I've long been fascinated by homemade instruments and the use of objects not originally intended for musical purposes for composition. Perhaps that explains part of my interest in Harry Partch but also goes a long way toward understanding why one of my favorite pieces of music from the past fifty years is Alvin Lucier's I Am Sitting in a Room. In the work (which you can hear here in its original recording) Lucier actually plays the room the work is recorded in. He took a microphone, two reel-to-reel tape recorders, an amplifier, and a loudspeaker, and recorded himself reading the description of the piece:
"I am sitting in a room different from the one you are in now. I am recording the sound of my speaking voice and I am going to play it back into the room again and again until the resonant frequencies of the room reinforce themselves so that any semblance of my speech, with perhaps the exception of rhythm, is destroyed. What you will hear, then, are the natural resonant frequencies of the room articulated by speech. I regard this activity not so much as a demonstration of a physical fact, but, more as a way to smooth out any irregularities my speech might have."
That's it; the work describes the process by which it is created. But hearing that process is endlessly more fascinating than the description. When he begins to play the work back into the room at first you don’t hear much, but by the third recording, it begins to get a little fuzzy. The sonic fingerprint of the room, its own chord if you will, begins to reveal itself. As you move along, pitched drones appear, the result of particular frequencies being re-enforced by the room. If the shape of the room is compatible with the wavelength of a particular sound that is played into it, that sound is magnified – if not, the sound reflects out of phase with itself and begins to disappear.

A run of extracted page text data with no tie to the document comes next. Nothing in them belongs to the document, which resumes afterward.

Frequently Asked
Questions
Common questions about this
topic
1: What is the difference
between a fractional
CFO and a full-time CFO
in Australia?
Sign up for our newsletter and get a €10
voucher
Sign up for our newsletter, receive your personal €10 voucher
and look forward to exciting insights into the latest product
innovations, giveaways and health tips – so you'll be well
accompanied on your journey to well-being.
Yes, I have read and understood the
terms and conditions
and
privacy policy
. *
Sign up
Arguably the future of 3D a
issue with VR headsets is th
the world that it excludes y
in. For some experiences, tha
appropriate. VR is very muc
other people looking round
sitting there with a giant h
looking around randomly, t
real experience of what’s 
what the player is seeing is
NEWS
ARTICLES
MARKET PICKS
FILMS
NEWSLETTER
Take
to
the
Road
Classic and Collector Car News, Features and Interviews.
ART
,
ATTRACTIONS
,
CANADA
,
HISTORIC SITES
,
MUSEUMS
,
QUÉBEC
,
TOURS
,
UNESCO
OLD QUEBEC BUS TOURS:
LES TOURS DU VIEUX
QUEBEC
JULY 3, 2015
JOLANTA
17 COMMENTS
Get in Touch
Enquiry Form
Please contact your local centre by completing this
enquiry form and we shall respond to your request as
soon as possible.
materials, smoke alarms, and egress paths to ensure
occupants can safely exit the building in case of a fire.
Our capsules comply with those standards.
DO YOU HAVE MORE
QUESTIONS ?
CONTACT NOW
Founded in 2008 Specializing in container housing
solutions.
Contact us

Now, thanks to Misty, I've found another artist attempting a similar musical experiment. David Byrne (yes, he of Talking Heads fame) has recreated an installation he originally put together in Stockholm, Sweden in an abandoned ferry terminal in Manhattan. In the project, Byrne took an old organ, wired it to the building's columns, pipes, and girders, and made it literally play the building by striking or blowing air through its materials. The result is a keyboard that allows you to experience how these materials sound in combination:
The result is like Lucier's I Am Sitting in a Room but instead of hearing the room's frequencies slowly reveal themselves to you in an elaborate audio striptease, you hear those sounds immediately. It also is different in that Byrne's idea is a communal experience, not the isolated one of Lucier. In other words, instead of creating music, he has created a space where music can found. And perhaps, ultimately, that is the appeal of found music for me. Think of it this way - children are fascinated by the piano and instinctively want to touch it and see what sounds they can caress out of it. By the time they are nearing adulthood, that impulse has been pulled out of them; music is something for professionals or those who know what they are doing. With found music, that childlike desire to see what sounds, what music you can create is restored. The cultural aura of a musical instrument is missing and anyone and everyone wants to play, wants to make music. Found music helps put music making back into every day lives.